Her artworks have been shown in Dar es Salaam, Zanzibar, Arusha and Nairobi as well as group and solo exhibitions in Europe.

She started paint at a young age but was not that serious until 2014 when she held many exhibitions in and outside the country.

According to Happy most of her works are semi-abstract paintings of females expressing their emotions and beauty.


The 2020 “Freedom of Thought’’ exhibition, early this year, was centred on the freedom of thinking and becoming comfortable and confident with the different emotions women grapple with.

Inner peace

Her favourite was Happiness she so named because she believes she can’t do anything if she does not start from a point of happiness. It became her first large picture.

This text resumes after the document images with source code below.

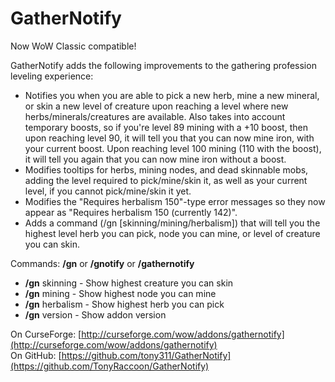 GatherNotify
============

Now WoW Classic compatible!

GatherNotify adds the following improvements to the gathering profession leveling experience:

* Notifies you when you are able to pick a new herb, mine a new mineral, or skin a new level of creature upon reaching a level where new herbs/minerals/creatures are available. Also takes into account temporary boosts, so if you're level 89 mining with a +10 boost, then upon reaching level 90, it will tell you that you can now mine iron, with your current boost. Upon reaching level 100 mining (110 with the boost), it will tell you again that you can now mine iron without a boost.
* Modifies tooltips for herbs, mining nodes, and dead skinnable mobs, adding the level required to pick/mine/skin it, as well as your current level, if you cannot pick/mine/skin it yet.
* Modifies the "Requires herbalism 150"-type error messages so they now appear as "Requires herbalism 150 (currently 142)".
* Adds a command (/gn [skinning/mining/herbalism]) that will tell you the highest level herb you can pick, node you can mine, or level of creature you can skin.

Commands: **/gn** or **/gnotify** or **/gathernotify**
* **/gn** skinning - Show highest creature you can skin
* **/gn** mining - Show highest node you can mine
* **/gn** herbalism - Show highest herb you can pick
* **/gn** version - Show addon version

On CurseForge: [http://curseforge.com/wow/addons/gathernotify](http://curseforge.com/wow/addons/gathernotify)  
On GitHub: [https://github.com/tony311/GatherNotify](https://github.com/TonyRaccoon/GatherNotify)

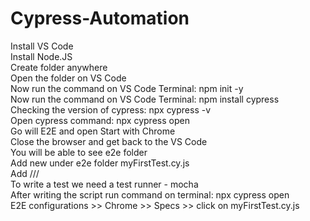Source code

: # Cypress-Automation    

Install VS Code  
Install Node.JS  
Create folder anywhere  
Open the folder on VS Code  
Now run the command on VS Code Terminal: npm init -y   
Now run the command on VS Code Terminal: npm install cypress  
Checking the version of cypress: npx cypress -v  
Open cypress command: npx cypress open  
Go will E2E and open Start with Chrome  
Close the browser and get back to the VS Code  
You will be able to see e2e folder  
Add new under e2e folder myFirstTest.cy.js  
Add /// <reference types="cypress"/>  
To write a test we need a test runner - mocha  
After writing the script run command on terminal: npx cypress open  
E2E configurations >> Chrome >> Specs >> click on myFirstTest.cy.js  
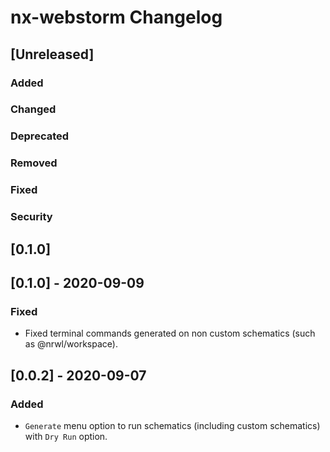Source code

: <!-- Keep a Changelog guide -> https://keepachangelog.com -->

# nx-webstorm Changelog

## [Unreleased]
### Added

### Changed

### Deprecated

### Removed

### Fixed

### Security
## [0.1.0]

## [0.1.0] - 2020-09-09
### Fixed
- Fixed terminal commands generated on non custom schematics (such as @nrwl/workspace).


## [0.0.2] - 2020-09-07
### Added
- `Generate` menu option to run schematics (including custom schematics) with `Dry Run` option.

“With this series, I wanted to capture the different emotions women encounter. Through their eyes and posture, you can see that some are at ease and happy with who they are while others are in a personal struggle,” Happy told The EastAfrican.

“I wanted this exhibition to encourage women to listen to their feelings and embrace the freedom of thought to reach a place of inner peace, happiness and ultimately assert self-worth. Women are often not granted the same status or respect as their male counterparts. Women and young adolescents face pressure from society, family and even themselves, brought on by low self-confidence and peer group pressure.”

“I hope this collection encourages women to believe in themselves and exercise their right to live and work in dignity and fulfil their full potential regardless of the demons and messaging we/they are confronted with.”

Happy has an Instagram page that is updated when her new artworks available for sale at her workshop, in direct sales during exhibitions and in Kenyan and Tanzanian galleries.

According to Happy, the inspirational behind freedom of thought series was, ''first I wanted people to see what I was doing and also to see what I was thinking as a woman, I also wanted to do a solo show me as me.''

Happy’s connection with her artwork has always played some part in her life and she expresses her feelings through it.

Cures, solutions

“Art is everything for me. I love art and feel happy about all matters art for in it or through it, I can be anything and anyone I want. It is like a solution or cure when I experience negative feelings.”

She draws most of her inspiration from Haji Chilonga who earned his money painting commercial advertisements, and Evarist Chikawe whose paintings depict a mother’s love and its importance for the current generation.

“Art allows me to be free to latch onto several different pursuits. You cannot do that in the strait-jacket of formal employment.

And finally, I have grown on the shoulders of giants. These were my family (especially my grandfather who was such a good artist that I started to see everything from his point of view.”

Her original pieces sell for Tsh3.5 million ($1,496) and the lowest from Tsh550,000 ($235).

“During my art work I met different people who liked my work that biggest achievement and to get good customers and people get to know me, it is a biggest achievement for the person who does art,” said Happy.